Já para o professor de Direito e Filosofia Sidinei Cruz Sobrinho, que leciona no Instituto Federal Sul-rio-grandense, a privatização do ensino técnico seria prejudicial para os alunos.

"A situação em que colocam essas propostas ameaça significativamente a rede federal de educação profissional, colocando a perspectiva da privatização da educação pública. Os milhões de crianças, jovens e adolescentes que hoje têm acesso à educação profissional pública, gratuita e qualificada, correm um grave risco de perder esse direito. Com essa privatização, aconteceria o sucateamento da Rede Federal, colocando a educação profissional à mero serviço da indústria e do mercado de trabalho. Não que a educação profissional não forme e habilite para o mercado, mas também faz na perspectiva da formação integral e na construção do ser humano como um todo", afirmou.

O relator das DCNEMs Rafael Lucchesi teria interesse em delegar ao Sistema S a função de oferecer os cursos técnicos e profissionalizantes, já que ele também é Diretor de Educação e Tecnologia da Confederação Nacional das Indústrias (CNI), Diretor-geral do Serviço Nacional de Aprendizagem Industrial (SENAI) e Diretor Superintendente do Serviço Social da Indústria (SESI), entidades parte do Sistema S. Contatada pela reportagem, a assessoria de imprensa da CNI afirmou por telefone que Lucchesi "não iria responder à demanda" de comentar as críticas feitas pelos professores. A falta de diálogo com os educadores é uma das demandas colocadas na carta dos pró-reitores dos IF.

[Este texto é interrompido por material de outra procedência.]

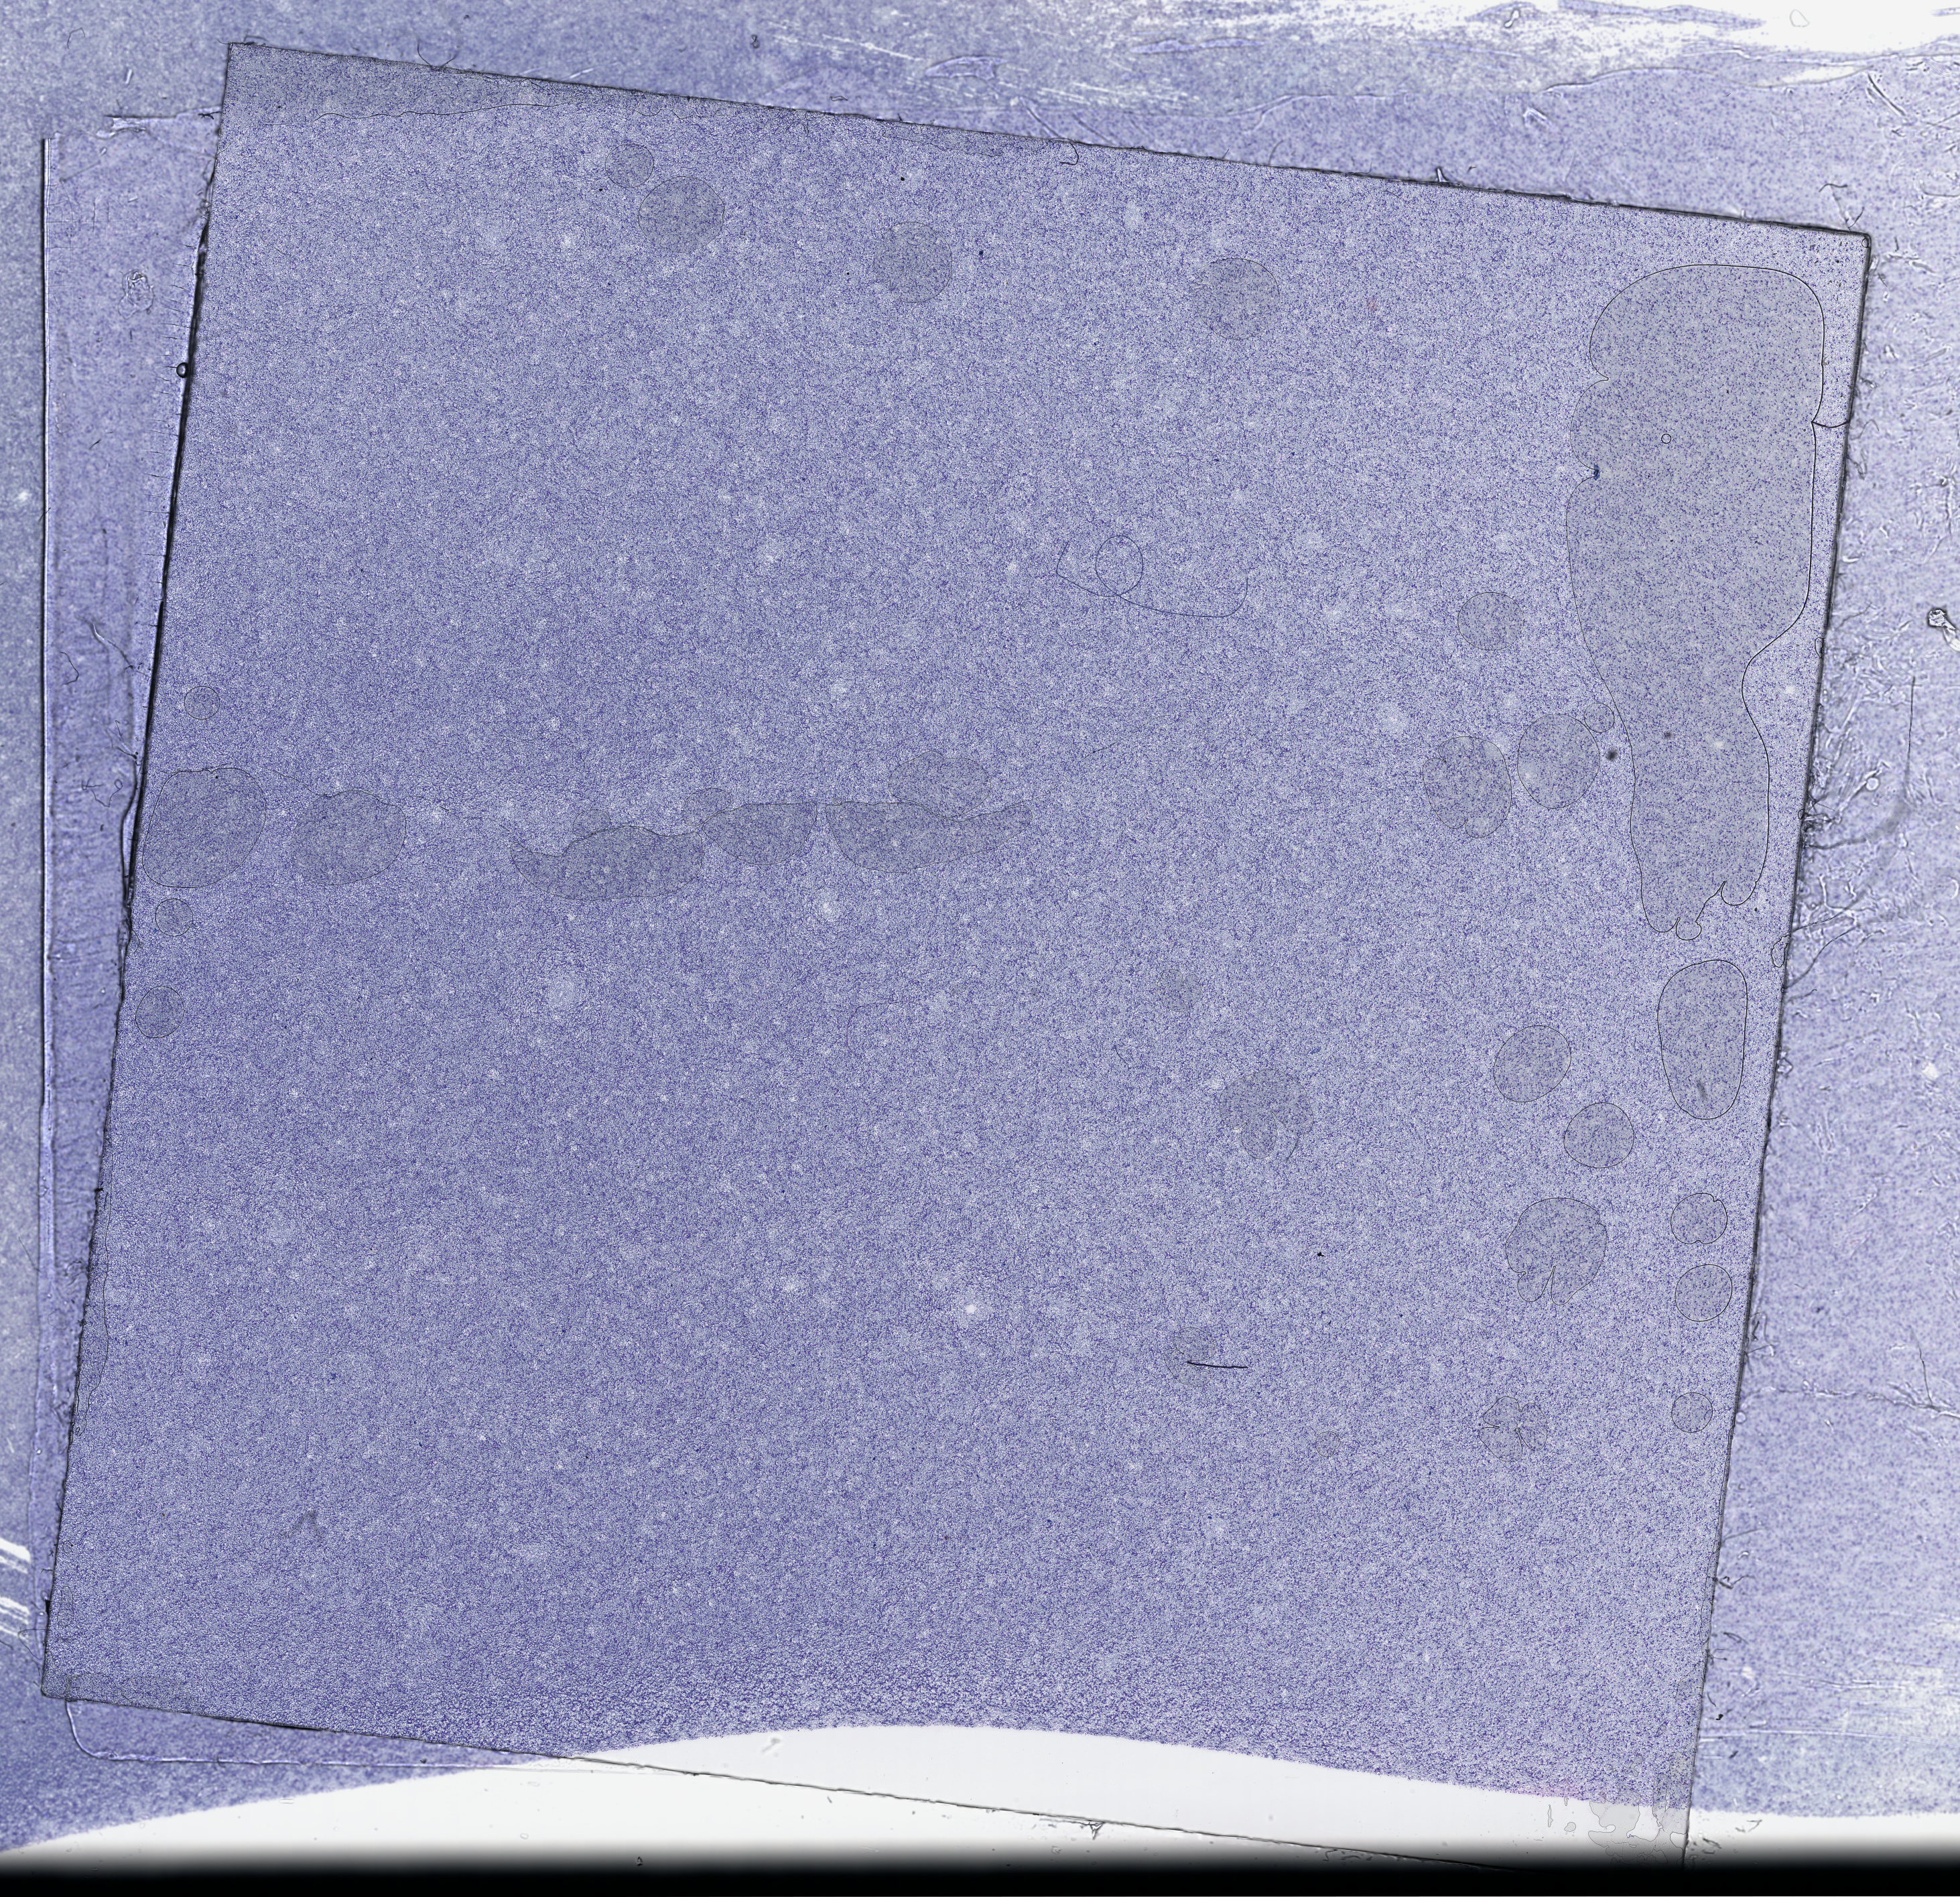
H&E-stained whole-slide image, a low-resolution overview of the entire scanned area, about 23.6 x 22.9 mm; peripheral blood (leukaemic) sample. Patient: female, age 80 years.
Diagnosis: Acute Myeloid Leukemia. WHO classification: AML with minimal differentiation.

"Lembramos que a construção das Diretrizes Curriculares Nacionais para Educação Profissional Técnica de Nível Médio (Resolução CNE/CEB nº06 de 2012) levou mais de três anos para ser concluída, exigindo um amplo e profundo debate com os diferentes atores da educação profissional", destaca o documento.

O Brasil de Fato conversou também com a socióloga Camila Clementino, que em 2016, trabalhou para o Sistema S em uma série de reuniões e workshops sobre a implementação do projeto da Indústria 4.0, ou quarto revolução industrial, com parceria do Governo Federal. Ela acredita que esse foi o início do processo de oferta e expansão do ensino técnico privado relatado pelos professores. Clementino afirmou que durante os eventos se tornou claro que o ensino das matérias de humanas não eram prioridade ou mesmo contempladas pelos planos de ensino.